A 5-year-old girl with a clinical picture of spontaneously regressed probable retinoblastoma is presented along with color photographs of the lesion. The cause of the spontaneous regression remains a mystery. One possible factor may be that the tumor outgrows its own blood supply and thereby becomes necrotic, perhaps with toxic products causing further destruction of the tumor cells. The process could arrest and eliminate the growing tumor. On the other hand, other systemic factors such as immune responses by the host may be involved since Meller (American Journal of Ophthalmology 32 (1915) 193-199) observed a simultaneous regression at three separate sites in the same eye.

Case Details

Personal Characteristics

A 5-year-old girl, physicians daughter, in excellent health. No complicating factors during maternal pregnancy; the child was a full term infant with no obvious serious illnesses occurring during childhood.

Clinical Characteristics

The vision in her right eye was reduced over the left. All the pathologic findings were limited to her right fundus.
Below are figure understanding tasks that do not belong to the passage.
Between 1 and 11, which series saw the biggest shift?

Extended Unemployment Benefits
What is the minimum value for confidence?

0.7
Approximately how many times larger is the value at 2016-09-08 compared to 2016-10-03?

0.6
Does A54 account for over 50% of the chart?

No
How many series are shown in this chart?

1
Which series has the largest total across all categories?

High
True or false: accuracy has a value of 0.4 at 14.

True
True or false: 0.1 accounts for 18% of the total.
The vitreous was completely clear. The optic nerve was of good color and sharply delineated. The foveal reflex was normally developed. About one-half disc diameter above the fovea and above the optic nerve was a large lesion measuring about 4 millimeters in diameter. In the center was a honeycombed mass with cottage cheese texture. The lesion was surrounded by some translucent, grayish tissue remnants. Through these and at the edge a pigment disturbance in the retinal pigment epithelium and choroid could be seen. No other tumors or pathologic findings were visible on scleral indentation in either eye.

Remission Characteristics

The lesion itself looks very much like a retinoblastoma which has been treated and cured, but this patient received no treatment. The presence of a lesion which looks like retinoblastoma with no obvious activity suggests that this probably is a rare case of a spontaneously regressed retinoblastoma.

Treatment & Mechanisms

Proposed Remission Mechanisms

One possible factor may be that the tumor outgrows its own blood supply and thereby becomes necrotic, perhaps with toxic products causing further destruction of the tumor cells. The process could arrest and eliminate the growing tumor. On the other hand, other systemic factors such as immune responses by the host may be involved.

Additional Notes

The differential diagnosis included retinoblastoma, Coats Disease, and perhaps larval granulomatosis. Because of the characteristic cottage cheese appearance, the most likely clinical diagnosis was retinoblastoma. Against the diagnosis of retinoblastoma were the following factors: The average age at which the active tumor is usually first seen is 13 months. Although initial discovery of retinoblastoma does occur in older children and even adults, these cases are rare. In addition, there were no other lesions besides that visible in the macular area in either eye. There was no family history of retinoblastoma and no involvement of the retinas of either parent nor of a 3-month-old brother. The lesion seemed inactive; there was no pinkish or fleshy active-looking tumor present here.